The schedule is supposed to be this

Seneca 11-1
Atwood 11-1
Leesville 11-1
Tappan 11-15
Clendenning 11-15
Piedmont 11-15
Tappan, Leesville, and Seneca are supposed to be drawn down 5-8 ft for some construction of some sort. The rest are normal, 3-5 ft.

Also, n8als, you and Gill are not permitted on Tappan....Pete


----------



## n8als (Oct 17, 2006)

Hatchetman:

Thanks for the info, and I'll let Gil know, that the sherriff ( Pete) of Bloomingdale, won't let us out route 22 to get to Tappan...
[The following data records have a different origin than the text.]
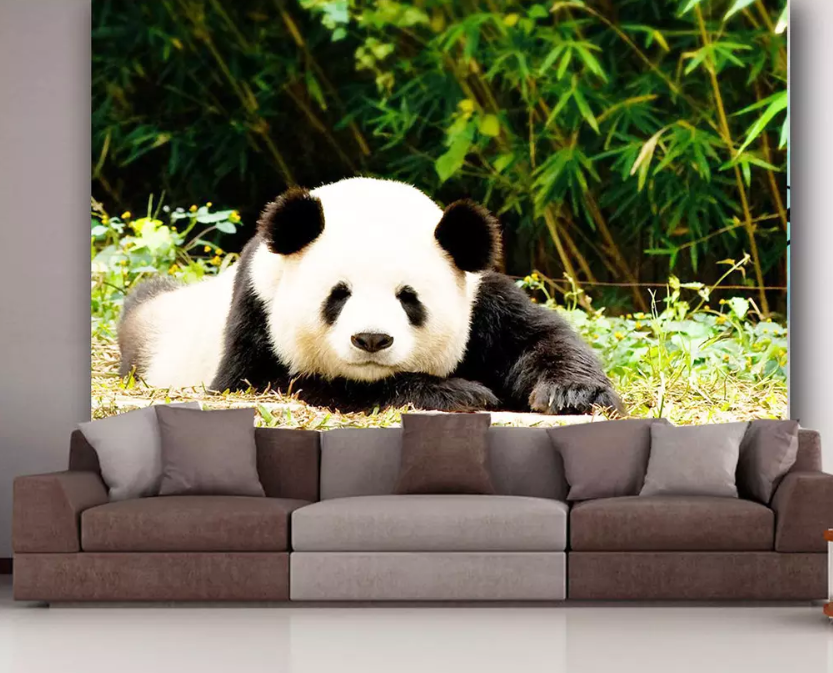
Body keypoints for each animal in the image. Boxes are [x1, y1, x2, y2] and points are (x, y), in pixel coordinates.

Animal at [119, 177, 622, 415]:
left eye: (408, 298)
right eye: (338, 295)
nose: (372, 341)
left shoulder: (480, 299)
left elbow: (539, 338)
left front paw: (574, 394)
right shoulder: (257, 307)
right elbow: (276, 381)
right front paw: (458, 393)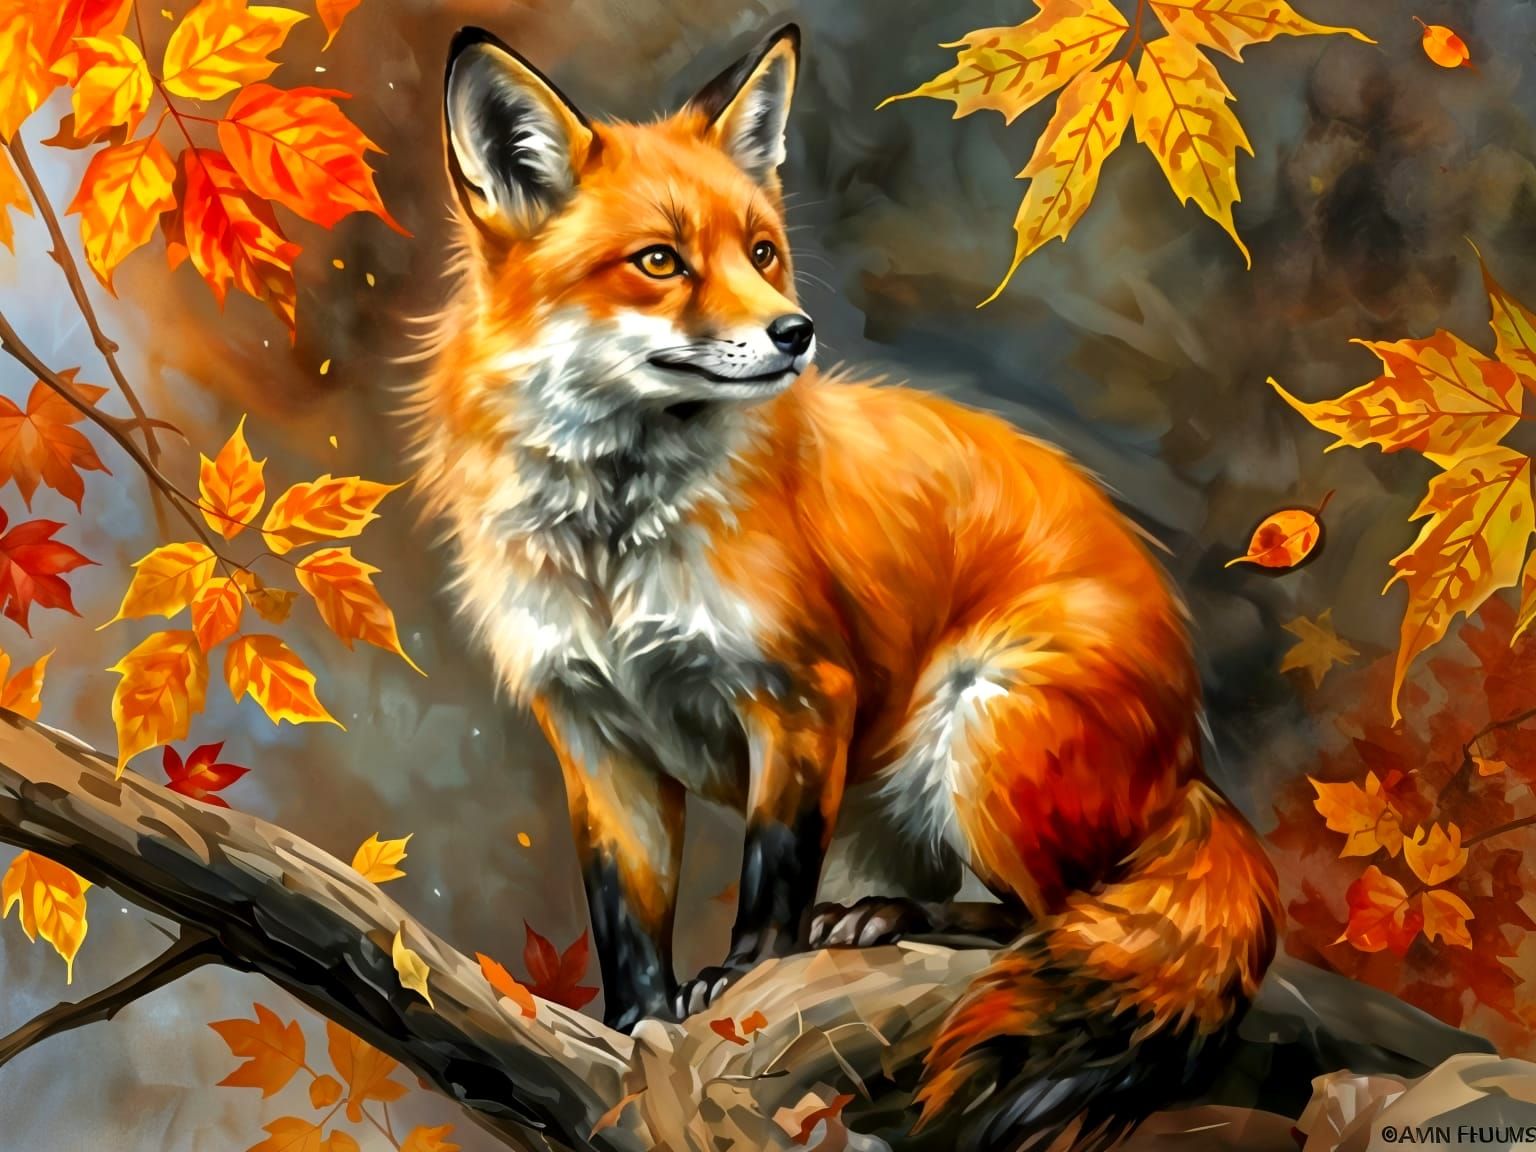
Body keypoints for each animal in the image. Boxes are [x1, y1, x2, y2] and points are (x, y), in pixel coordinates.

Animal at [413, 21, 1281, 1151]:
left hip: (985, 727)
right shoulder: (594, 731)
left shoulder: (800, 695)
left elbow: (772, 877)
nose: (796, 332)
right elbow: (625, 919)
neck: (617, 542)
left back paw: (900, 920)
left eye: (762, 252)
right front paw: (634, 1026)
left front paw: (738, 981)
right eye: (660, 262)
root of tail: (1186, 772)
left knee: (1052, 916)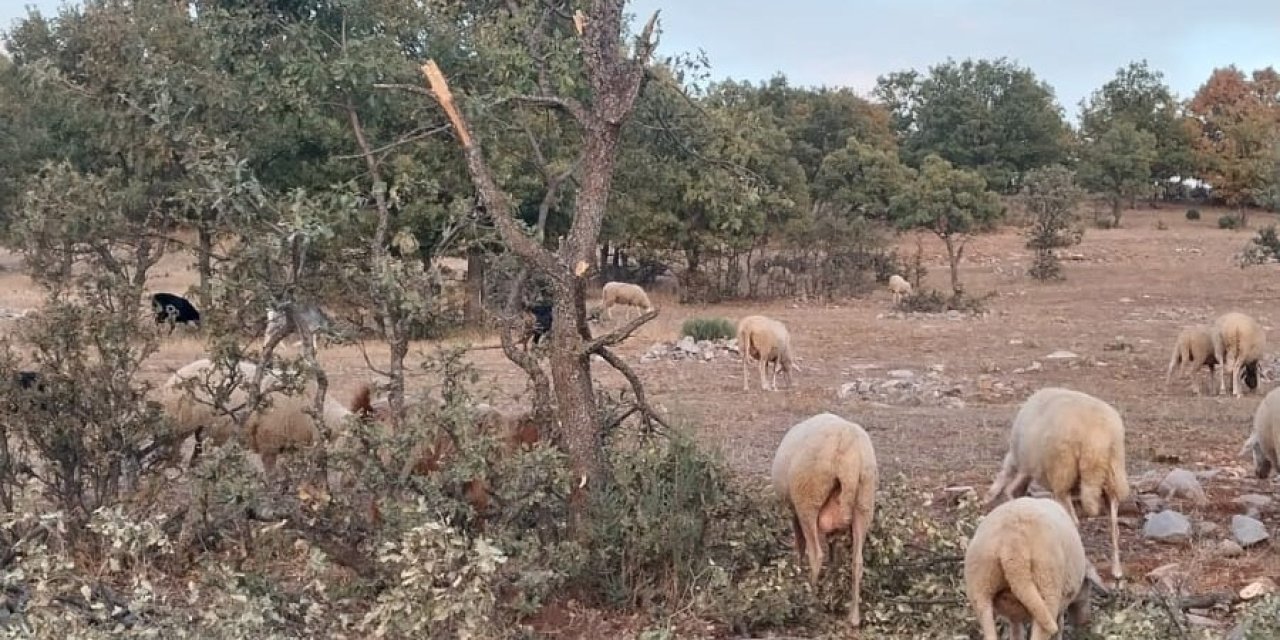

Keep your tip up and a tight line...

Tom


----------



## RippnLips (Sep 28, 2007)

are the new ramps at attwood still usable after the drop?


----------



## V-MAX200 (Oct 16, 2007)

yes. we use them untill the ice comes on. just be carefull


----------



## RippnLips (Sep 28, 2007)

Cool! thanks it's gonna be like fishing a new lake. hows the fishing after they drop it? (bass & saugeye)


----------



## V-MAX200 (Oct 16, 2007)

very good! try black 3/8-1/2 oz jigs around any dock ends that are still in the water. also try shad raps (#5 & #7) and d/t 6 and 10 cranks on the points in shad patterns and silver with chart. backs. With the crank baits you should catch bass and saugeyes together. don't forget to try vibees and jigging spoons in the same areas that you throw the crankbaits. Alot of times you will catch bigger fish doing this because they will sometimes hold below the schools of shad and feed on the dead and dying ones as they fall to the bottom. I hope this helps you out!


----------